TRY IT:
From the line with "micrograph exhibits no" through the final line below, restate each line word for word and return nothing else.

RECORDS:

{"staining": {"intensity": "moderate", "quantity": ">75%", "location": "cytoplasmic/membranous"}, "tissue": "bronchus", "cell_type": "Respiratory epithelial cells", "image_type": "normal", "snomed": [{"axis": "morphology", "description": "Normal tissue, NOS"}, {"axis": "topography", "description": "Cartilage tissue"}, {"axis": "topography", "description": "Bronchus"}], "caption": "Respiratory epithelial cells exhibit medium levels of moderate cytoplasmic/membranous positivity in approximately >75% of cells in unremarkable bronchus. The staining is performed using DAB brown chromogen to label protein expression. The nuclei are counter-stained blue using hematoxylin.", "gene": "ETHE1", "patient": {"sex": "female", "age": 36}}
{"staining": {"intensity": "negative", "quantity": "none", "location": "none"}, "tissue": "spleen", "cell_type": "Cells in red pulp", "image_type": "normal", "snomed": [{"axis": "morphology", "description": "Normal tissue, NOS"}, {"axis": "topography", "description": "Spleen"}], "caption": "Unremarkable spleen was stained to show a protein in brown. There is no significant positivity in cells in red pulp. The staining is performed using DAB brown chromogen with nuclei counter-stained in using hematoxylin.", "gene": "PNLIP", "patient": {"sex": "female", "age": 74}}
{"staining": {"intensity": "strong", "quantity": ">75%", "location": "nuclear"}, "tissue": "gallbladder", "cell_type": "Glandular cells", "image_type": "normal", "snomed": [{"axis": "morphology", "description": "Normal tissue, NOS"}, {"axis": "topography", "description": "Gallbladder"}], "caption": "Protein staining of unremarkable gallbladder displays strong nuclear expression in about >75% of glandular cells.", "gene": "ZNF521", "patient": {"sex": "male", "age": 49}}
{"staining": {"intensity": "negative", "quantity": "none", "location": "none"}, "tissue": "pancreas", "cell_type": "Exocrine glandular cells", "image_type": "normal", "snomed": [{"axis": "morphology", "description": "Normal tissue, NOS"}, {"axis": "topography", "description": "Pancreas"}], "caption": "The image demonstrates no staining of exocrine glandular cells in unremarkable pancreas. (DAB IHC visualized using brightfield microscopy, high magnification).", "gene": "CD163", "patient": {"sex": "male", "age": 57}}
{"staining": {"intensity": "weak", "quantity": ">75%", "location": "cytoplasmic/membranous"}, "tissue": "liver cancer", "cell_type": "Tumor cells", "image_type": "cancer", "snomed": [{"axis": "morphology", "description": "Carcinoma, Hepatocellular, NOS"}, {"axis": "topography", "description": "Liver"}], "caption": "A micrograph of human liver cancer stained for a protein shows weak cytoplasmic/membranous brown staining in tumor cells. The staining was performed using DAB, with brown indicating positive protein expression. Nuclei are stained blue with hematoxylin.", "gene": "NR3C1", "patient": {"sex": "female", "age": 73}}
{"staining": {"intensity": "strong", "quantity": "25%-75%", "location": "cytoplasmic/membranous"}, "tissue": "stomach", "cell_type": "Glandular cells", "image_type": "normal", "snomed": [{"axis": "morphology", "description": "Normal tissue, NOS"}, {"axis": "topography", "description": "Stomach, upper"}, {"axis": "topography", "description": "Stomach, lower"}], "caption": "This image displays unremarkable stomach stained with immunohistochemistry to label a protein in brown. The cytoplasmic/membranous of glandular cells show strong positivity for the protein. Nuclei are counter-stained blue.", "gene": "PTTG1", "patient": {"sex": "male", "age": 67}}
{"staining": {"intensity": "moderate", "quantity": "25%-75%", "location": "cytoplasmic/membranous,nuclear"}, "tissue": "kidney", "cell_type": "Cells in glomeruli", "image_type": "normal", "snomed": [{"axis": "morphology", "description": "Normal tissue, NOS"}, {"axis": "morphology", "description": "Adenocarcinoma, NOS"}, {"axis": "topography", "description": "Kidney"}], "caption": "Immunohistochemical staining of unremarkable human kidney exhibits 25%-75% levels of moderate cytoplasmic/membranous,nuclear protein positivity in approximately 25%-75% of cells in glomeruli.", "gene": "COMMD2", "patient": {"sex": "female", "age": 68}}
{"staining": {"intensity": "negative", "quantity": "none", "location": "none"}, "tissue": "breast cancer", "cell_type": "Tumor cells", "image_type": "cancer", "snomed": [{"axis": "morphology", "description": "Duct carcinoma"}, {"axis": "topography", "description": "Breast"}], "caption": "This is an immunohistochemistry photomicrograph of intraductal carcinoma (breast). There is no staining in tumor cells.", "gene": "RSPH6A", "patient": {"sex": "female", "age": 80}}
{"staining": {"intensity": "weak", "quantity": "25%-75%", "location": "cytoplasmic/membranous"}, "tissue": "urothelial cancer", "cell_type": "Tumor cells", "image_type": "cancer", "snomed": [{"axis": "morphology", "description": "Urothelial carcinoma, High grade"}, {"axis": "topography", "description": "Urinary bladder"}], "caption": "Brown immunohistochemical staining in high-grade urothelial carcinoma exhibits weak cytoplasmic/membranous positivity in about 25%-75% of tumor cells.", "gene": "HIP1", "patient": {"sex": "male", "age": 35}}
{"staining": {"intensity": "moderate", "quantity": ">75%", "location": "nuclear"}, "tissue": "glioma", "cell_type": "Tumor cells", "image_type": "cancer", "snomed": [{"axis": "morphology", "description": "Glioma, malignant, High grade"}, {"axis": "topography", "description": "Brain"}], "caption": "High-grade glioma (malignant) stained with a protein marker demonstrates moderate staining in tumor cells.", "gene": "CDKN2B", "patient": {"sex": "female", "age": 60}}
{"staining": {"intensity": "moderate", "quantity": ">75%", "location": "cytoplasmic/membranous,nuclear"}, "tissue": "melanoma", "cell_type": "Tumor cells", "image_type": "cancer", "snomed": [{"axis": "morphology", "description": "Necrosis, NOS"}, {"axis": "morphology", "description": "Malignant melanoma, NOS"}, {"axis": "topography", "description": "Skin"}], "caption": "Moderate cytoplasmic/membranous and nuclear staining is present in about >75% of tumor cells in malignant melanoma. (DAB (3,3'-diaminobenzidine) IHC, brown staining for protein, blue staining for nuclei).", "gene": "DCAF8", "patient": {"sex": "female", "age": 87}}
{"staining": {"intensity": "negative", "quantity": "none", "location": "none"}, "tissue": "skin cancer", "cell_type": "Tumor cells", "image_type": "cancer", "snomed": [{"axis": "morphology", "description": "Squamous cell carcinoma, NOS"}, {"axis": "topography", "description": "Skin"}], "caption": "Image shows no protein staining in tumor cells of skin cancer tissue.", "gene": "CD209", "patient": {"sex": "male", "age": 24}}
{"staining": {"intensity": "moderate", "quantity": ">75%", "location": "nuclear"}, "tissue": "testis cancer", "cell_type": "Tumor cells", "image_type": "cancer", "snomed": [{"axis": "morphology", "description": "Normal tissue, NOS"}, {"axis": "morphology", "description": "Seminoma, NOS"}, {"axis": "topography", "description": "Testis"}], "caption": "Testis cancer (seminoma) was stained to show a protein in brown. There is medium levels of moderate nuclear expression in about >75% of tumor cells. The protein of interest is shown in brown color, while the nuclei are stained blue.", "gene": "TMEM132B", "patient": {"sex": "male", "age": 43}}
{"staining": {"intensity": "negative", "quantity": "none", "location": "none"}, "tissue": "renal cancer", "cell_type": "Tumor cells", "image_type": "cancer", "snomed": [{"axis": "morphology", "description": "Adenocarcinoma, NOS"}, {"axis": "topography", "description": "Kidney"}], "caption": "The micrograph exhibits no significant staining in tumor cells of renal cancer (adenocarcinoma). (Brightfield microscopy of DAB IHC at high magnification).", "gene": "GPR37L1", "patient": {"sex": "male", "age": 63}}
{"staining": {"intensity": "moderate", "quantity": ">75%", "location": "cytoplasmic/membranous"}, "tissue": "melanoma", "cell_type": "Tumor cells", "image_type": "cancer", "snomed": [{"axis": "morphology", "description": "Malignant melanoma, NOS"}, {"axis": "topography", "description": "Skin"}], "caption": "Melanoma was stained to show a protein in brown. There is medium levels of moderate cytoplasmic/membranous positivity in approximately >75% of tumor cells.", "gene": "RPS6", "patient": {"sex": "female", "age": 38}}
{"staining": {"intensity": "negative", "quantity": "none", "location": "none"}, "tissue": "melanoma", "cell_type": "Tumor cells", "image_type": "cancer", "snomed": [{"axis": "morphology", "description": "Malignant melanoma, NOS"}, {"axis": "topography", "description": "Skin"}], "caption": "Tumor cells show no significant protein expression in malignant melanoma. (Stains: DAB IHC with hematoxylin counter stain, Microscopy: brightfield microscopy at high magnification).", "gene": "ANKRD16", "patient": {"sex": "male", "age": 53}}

RESPONSE AREA:
{"staining": {"intensity": "negative", "quantity": "none", "location": "none"}, "tissue": "renal cancer", "cell_type": "Tumor cells", "image_type": "cancer", "snomed": [{"axis": "morphology", "description": "Adenocarcinoma, NOS"}, {"axis": "topography", "description": "Kidney"}], "caption": "The micrograph exhibits no significant staining in tumor cells of renal cancer (adenocarcinoma). (Brightfield microscopy of DAB IHC at high magnification).", "gene": "GPR37L1", "patient": {"sex": "male", "age": 63}}
{"staining": {"intensity": "moderate", "quantity": ">75%", "location": "cytoplasmic/membranous"}, "tissue": "melanoma", "cell_type": "Tumor cells", "image_type": "cancer", "snomed": [{"axis": "morphology", "description": "Malignant melanoma, NOS"}, {"axis": "topography", "description": "Skin"}], "caption": "Melanoma was stained to show a protein in brown. There is medium levels of moderate cytoplasmic/membranous positivity in approximately >75% of tumor cells.", "gene": "RPS6", "patient": {"sex": "female", "age": 38}}
{"staining": {"intensity": "negative", "quantity": "none", "location": "none"}, "tissue": "melanoma", "cell_type": "Tumor cells", "image_type": "cancer", "snomed": [{"axis": "morphology", "description": "Malignant melanoma, NOS"}, {"axis": "topography", "description": "Skin"}], "caption": "Tumor cells show no significant protein expression in malignant melanoma. (Stains: DAB IHC with hematoxylin counter stain, Microscopy: brightfield microscopy at high magnification).", "gene": "ANKRD16", "patient": {"sex": "male", "age": 53}}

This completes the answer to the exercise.